Seeing Jessica in another recent film, Miss Sloane, playing an emotionless character, to the extent of sociopathic behaviour, and seeing the gentle character shown here, hints at the exceptional range of Chastain, and I admit, I’m fast becoming a fan.

And Lutz Heck (Daniel Brühl), although a sometimes hateful character, was also a very believable character; Daniel Brühl, you’ll also remember from Quentin Tarantino’s, Inglourious Basterds also playing a Nazi suffering from unrequited love.

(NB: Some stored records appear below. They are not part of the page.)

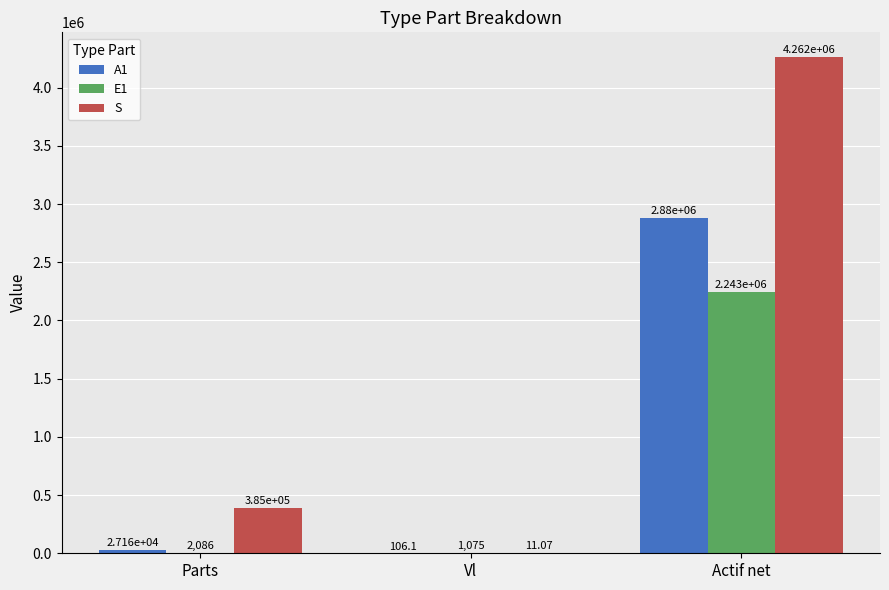

Is the value of A1 at Vl greater than the value of E1 at Actif net?

No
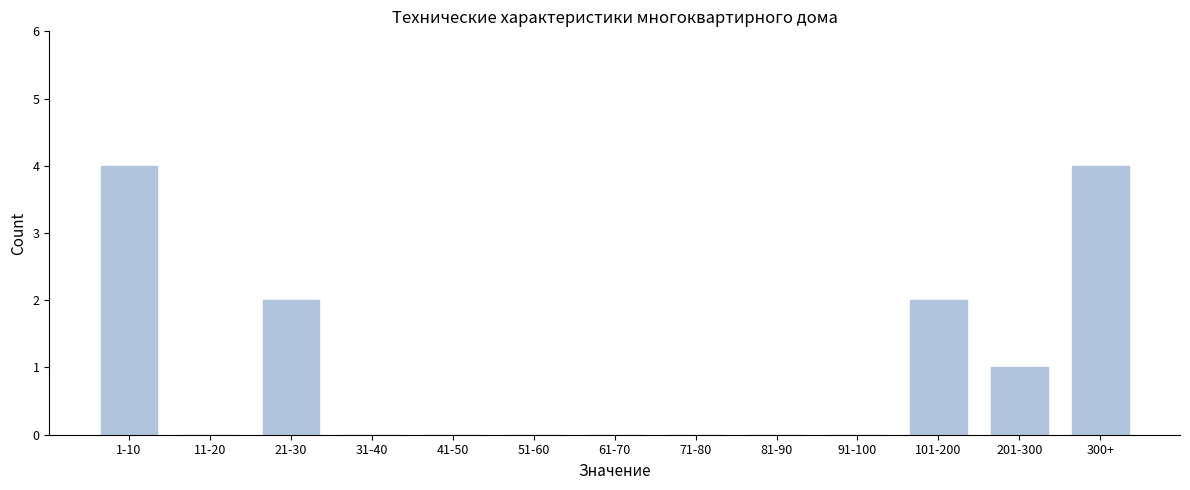

Reading left to right, extract all data points from this chart.

1-10=4	11-20=0	21-30=2	31-40=0	41-50=0	51-60=0	61-70=0	71-80=0	81-90=0	91-100=0	101-200=2	201-300=1	300+=4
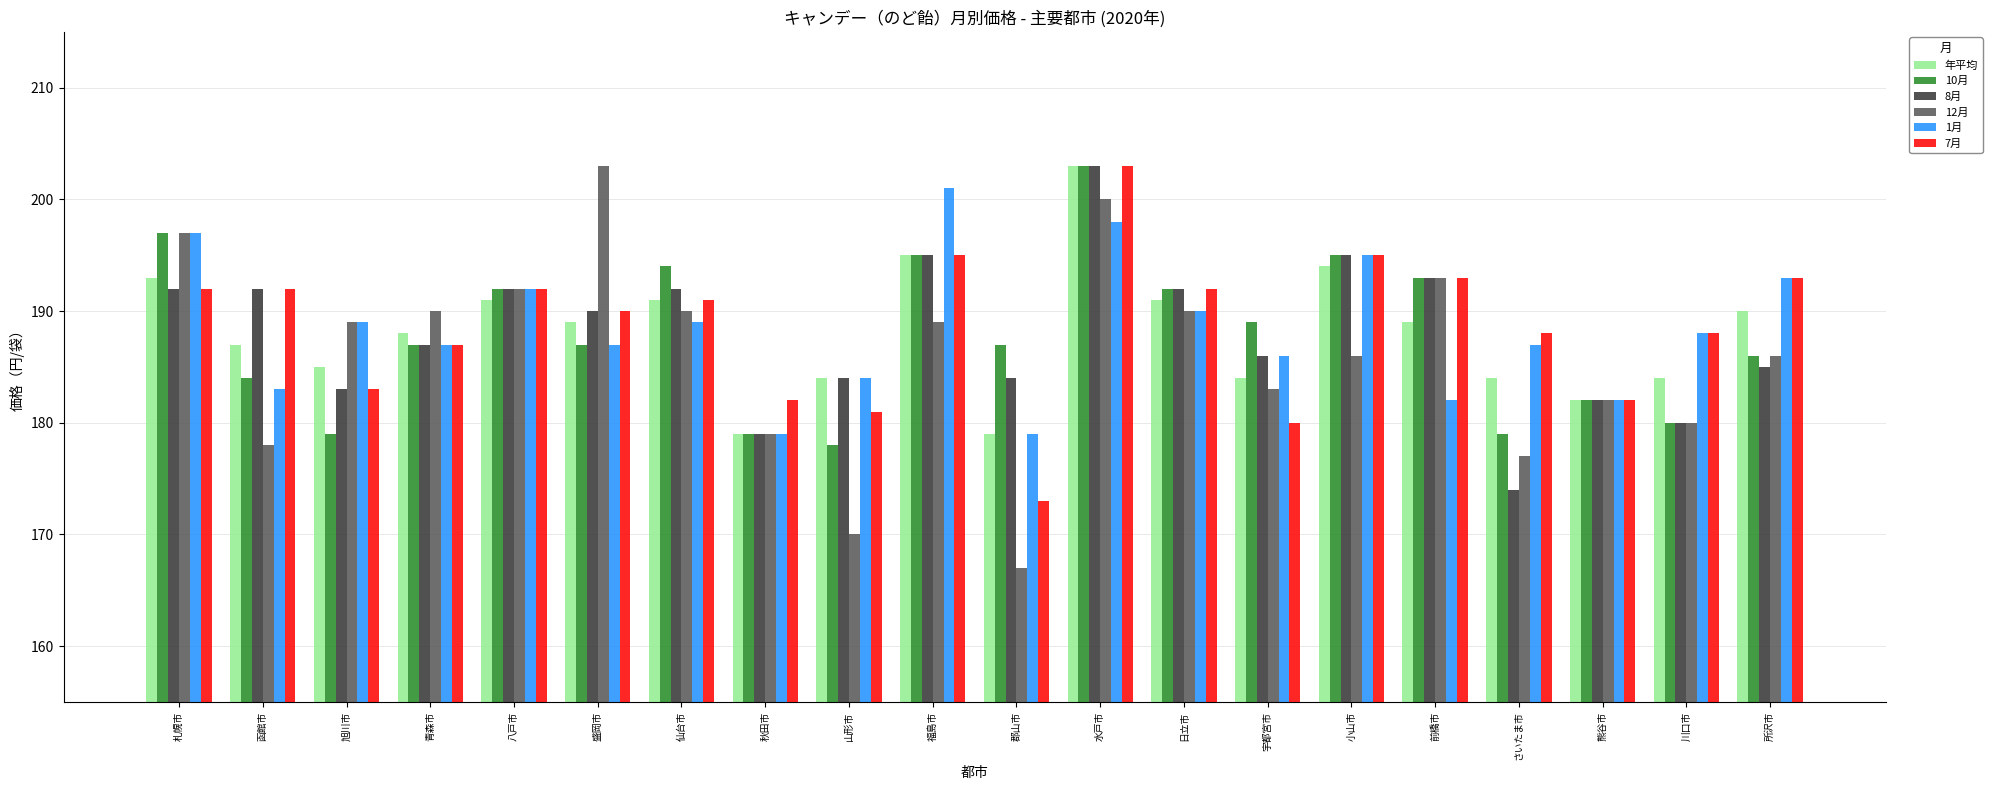

Is it true that 12月 equals 182 at 熊谷市?

True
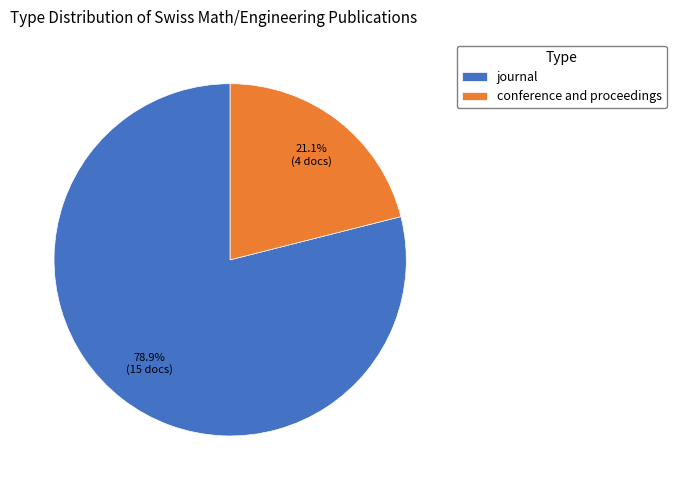

What portion of the pie excludes conference and proceedings?

78.9%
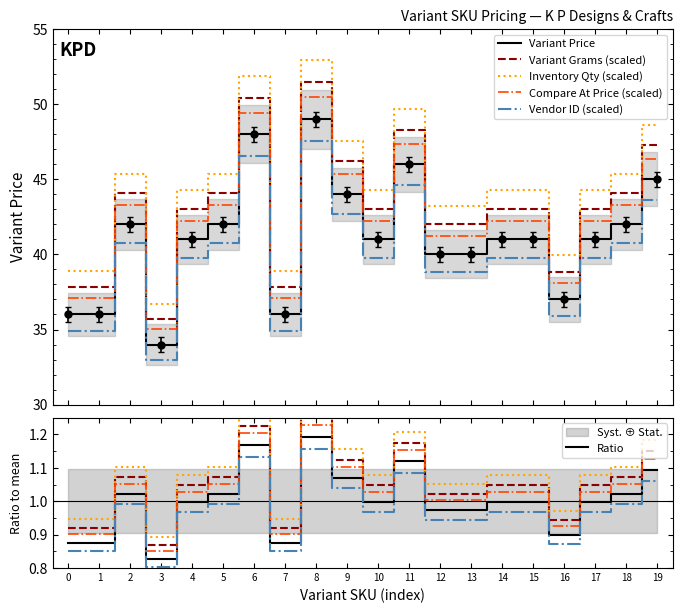

Is it true that Inventory Qty (scaled) equals 78.4 at 17?

False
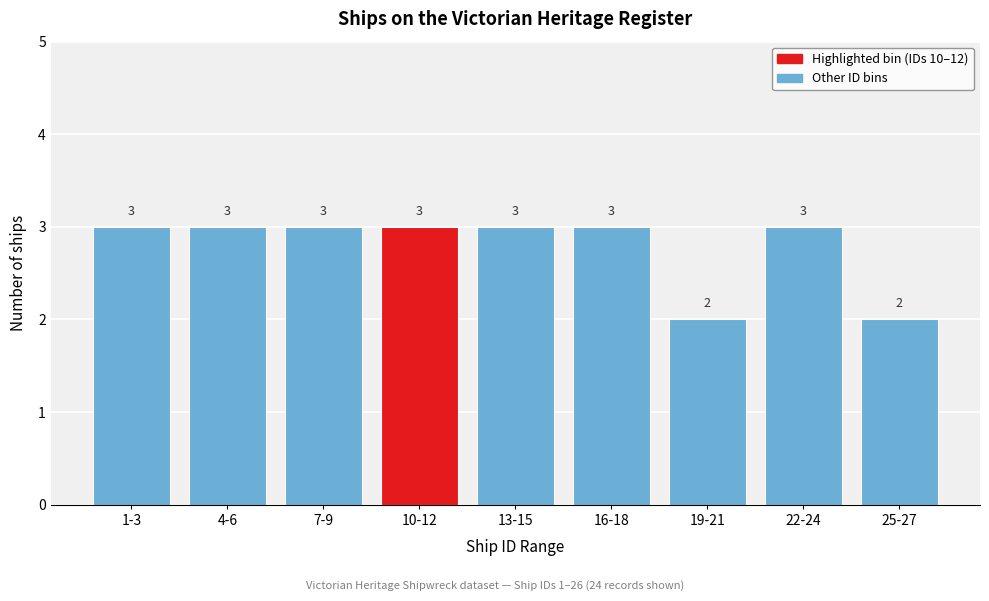

Reading left to right, list all the values displayed in this chart.

1-3=3	4-6=3	7-9=3	10-12=3	13-15=3	16-18=3	19-21=2	22-24=3	25-27=2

I had trouble with the English-speaking characters with a German or Polish accent, who were supposed to be, German or Polish.  But I can see the care and respect given to portray this story by showing courage and beauty but also the raw and confronting reality.

There’s a risk in making another WWII film as there’s been so many in the past, but The Zookeeper’s Wife is a moving heart-breaker with a point of difference with the addition of animals into the cast which added tragedy but also hope.